What is a Group Term Life Insurance?
As the term suggests, a Group Term Life Insurance is a policy offered by various organizations which covers a group of individuals in a single contract. Generally, this is opted by companies for their employees to make the work easier and faster. But, here a group can be any set of people, be it from a company, a society, or any set of groups of borrowers. This policy offers various features. Its main feature is to provide insurance to you and keep your family safe in case of your unexpected demise within the term plan.
Companies also opt for this policy to retain their employees. In this policy, the policy comes with a master plan and is applied to all the individuals of the group which bought the policy. And, there is a master policyholder who is assigned to act as a central administrator on behalf of all the people of the group to manage the policy.
There are different types of this plan. Some offer the same policy to be applicable for all, whereas some offer cover against the loans taken by the group members. There are also plans in which the group members can add riders such as accident benefits and critical illness. In contrast, some offer special advantages to certain people of the group with the higher designation. The group must decide what kind of policy they are willing to buy which would benefit them all. All the terms and conditions are discussed while the policy is being prepared and once signed, there is no going back.
The following groups are eligible to buy a group term life insurance plan:
- Employee - Employer groups
- Banks
- Non-employer - Employer groups
- Microfinance institutions
- Professional groups
- Non-banking financial institutions
How Does Group Term Insurance Work?
- Firstly, a group is formed and an administrator is selected.
- Then, a master policy is issued to the group administrator and he has to pay the initial premium on behalf of all the group members.
- The payment covers the entire group for a tenure of 1 year.
- The group members choose the sum assured which can be paid either in a lump sum amount or can be linked to their bank account/salary account/loan account or any other form of account.
- The premium is then charged based on the plan details, considering the type of policy the group has opted for.
Features of Group Insurance
There are various features of the plan. Such as the following:
- Death Payout: When a member of the group dies within the term period, the beneficiary/nominee of the insured receives the total guaranteed amount.
- Premium payment: It varies from group to group. In many cases, the employer pays for the premium and in some cases, the employee has to pay from his/her salary.

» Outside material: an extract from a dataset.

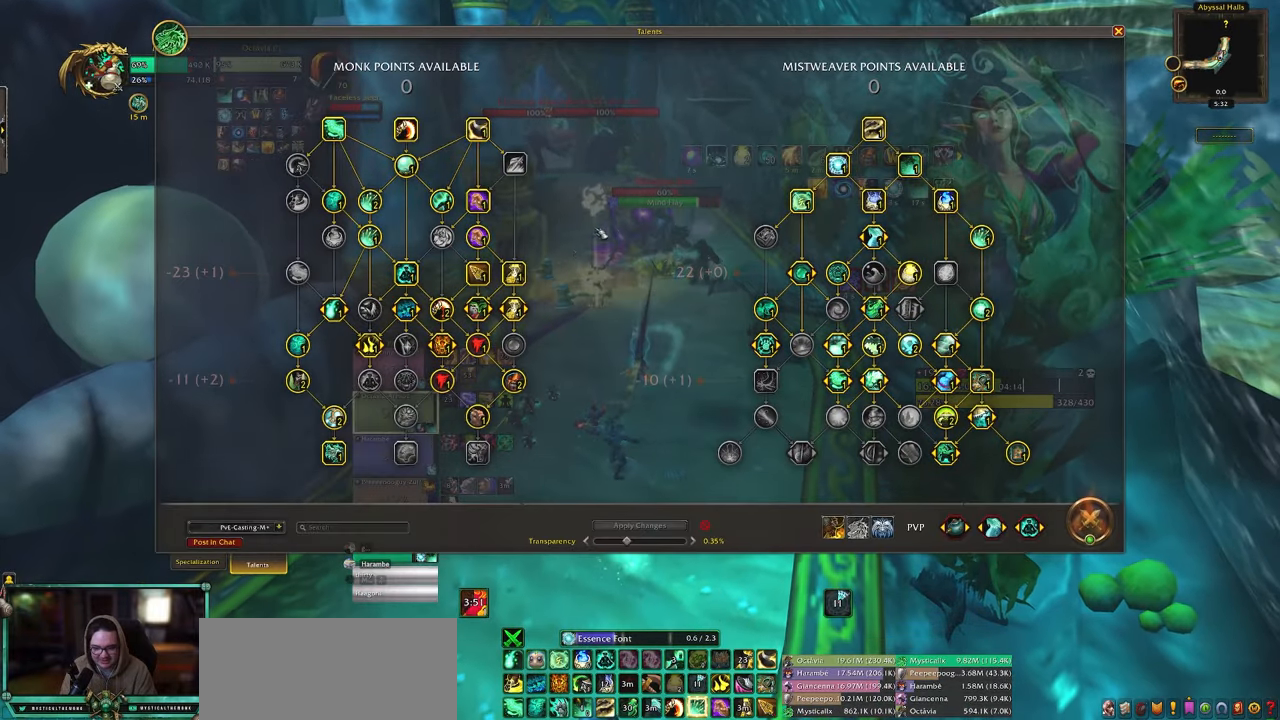
{"keys": ["s"], "mouse": [], "events": []}
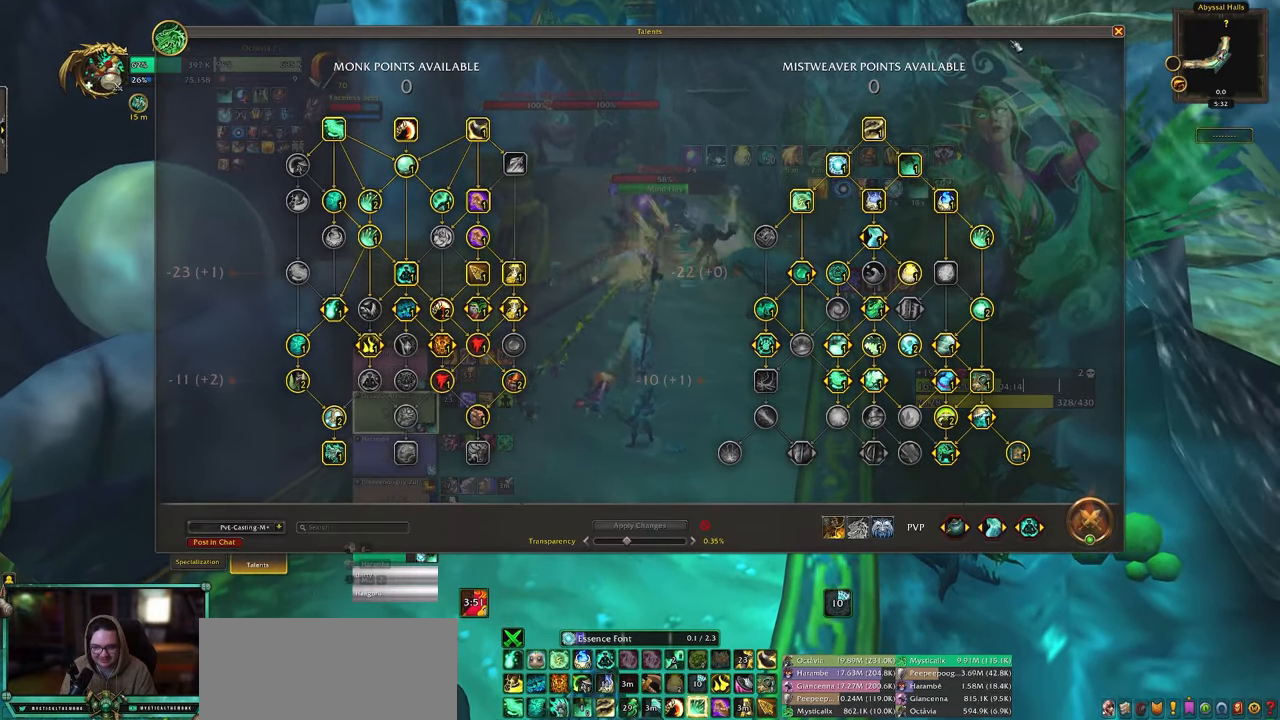
{"keys": [], "mouse": [], "events": [[67, "a", "down"], [250, "a", "up"], [250, "s", "up"]]}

- Seasoned Fund Managers: Professional fund managers of the insurance company manage the funds with their in-depth knowledge of the market.

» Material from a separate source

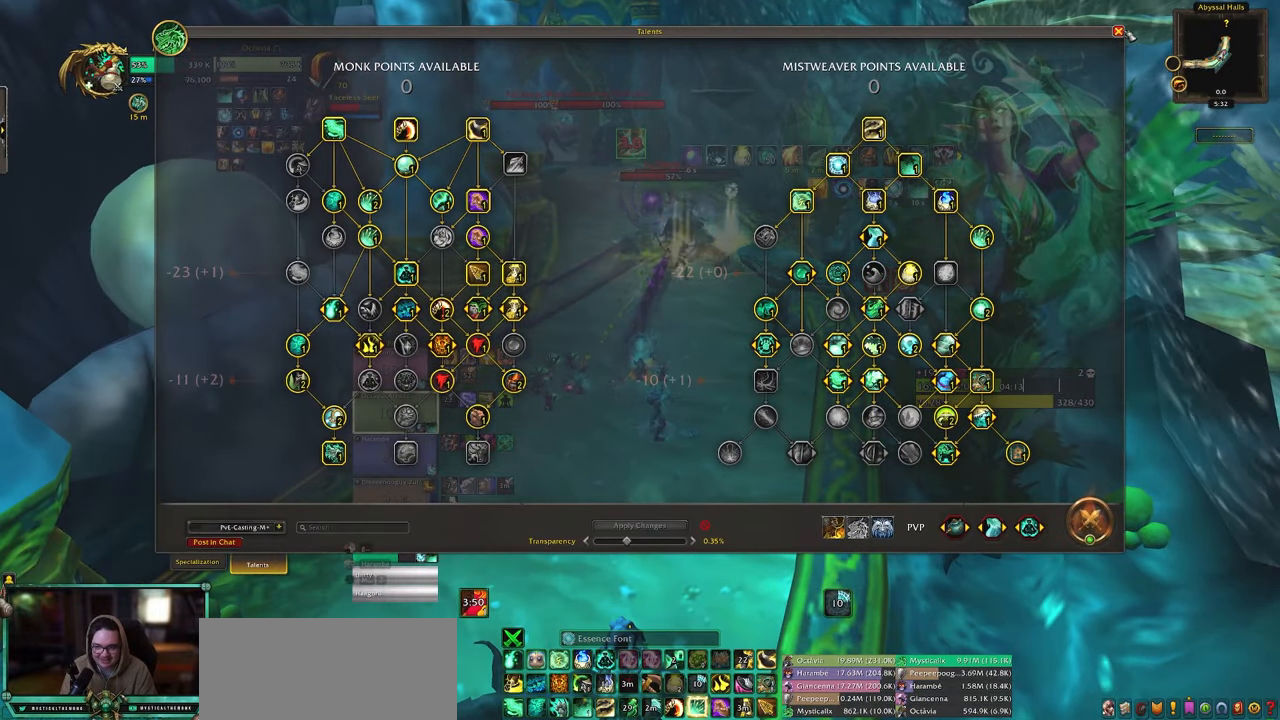
{"keys": [], "mouse": [], "events": []}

- Gratuity benefits: A lot of these policies offer gratuity payments to the group members of the company.
- Credit protection: Banks have the option to opt for a group credit protection plan to protect themselves from unexpected financial loss such as unpaid loan debt.
- Master Contract: There is one master contract that covers the life insurance of the entire group.
- Premium amount: Can be the same for all, can vary too. Depends on the policy the group opts for. The total premium amount increases as the number of people in the group increases.
- Tenure: Typically the policy is for a year, which needs to be renewed every year.
- Portability: The policy is connected to the group. As soon as a member leaves the group, the policy is no longer applicable to him. Although, some groups can offer the person to convert it into an individual insurance policy or the person can buy a separate policy for himself.
Benefits of Group Insurance
There are various benefits of group term life policy. Some are as follows:
- Death Payout: When a member of the group dies within the term period, the beneficiary/nominee of the insured receives the total guaranteed amount.
- Default Insurance Coverage: The policy covers the entire group and it covers you by default when you become a part of the group irrespective of your other policies.
- Gratuity funding: Employees can enjoy a sum of pooled money for their gratuity if their policy offers this feature in which it saves a part for the gratuity funding.
- Tax Benefits: Death benefits are tax-free according to section 10 (10D) of the Income Tax Act of 1961.
- Customizable as per needs: The policy can be customized based on the needs of the group members. Some policies offer the flexibility to even add riders which are add-on covers such as accidental death.
- No medical check-ups needed: Employees are relieved from the burden of medical checkups for the policy.
- Budget-friendly: Since the policy is opted by a group and covers many individuals, the plan’s premium is much lower.
- Employee retention: This is a benefit to employers as the policy can act as an employee retention mechanism.
Key Takeaways
- A group term life insurance is a type of term life insurance opted for in a group.
- There is a death payout to the beneficiary/nominee of the individual who dies within the term period.
- Death benefits are tax-free under section 10 (10D) of the Income Tax Act.
- By default, the policy covers a person when he joins the group, and is not applicable immediately after leaving the group.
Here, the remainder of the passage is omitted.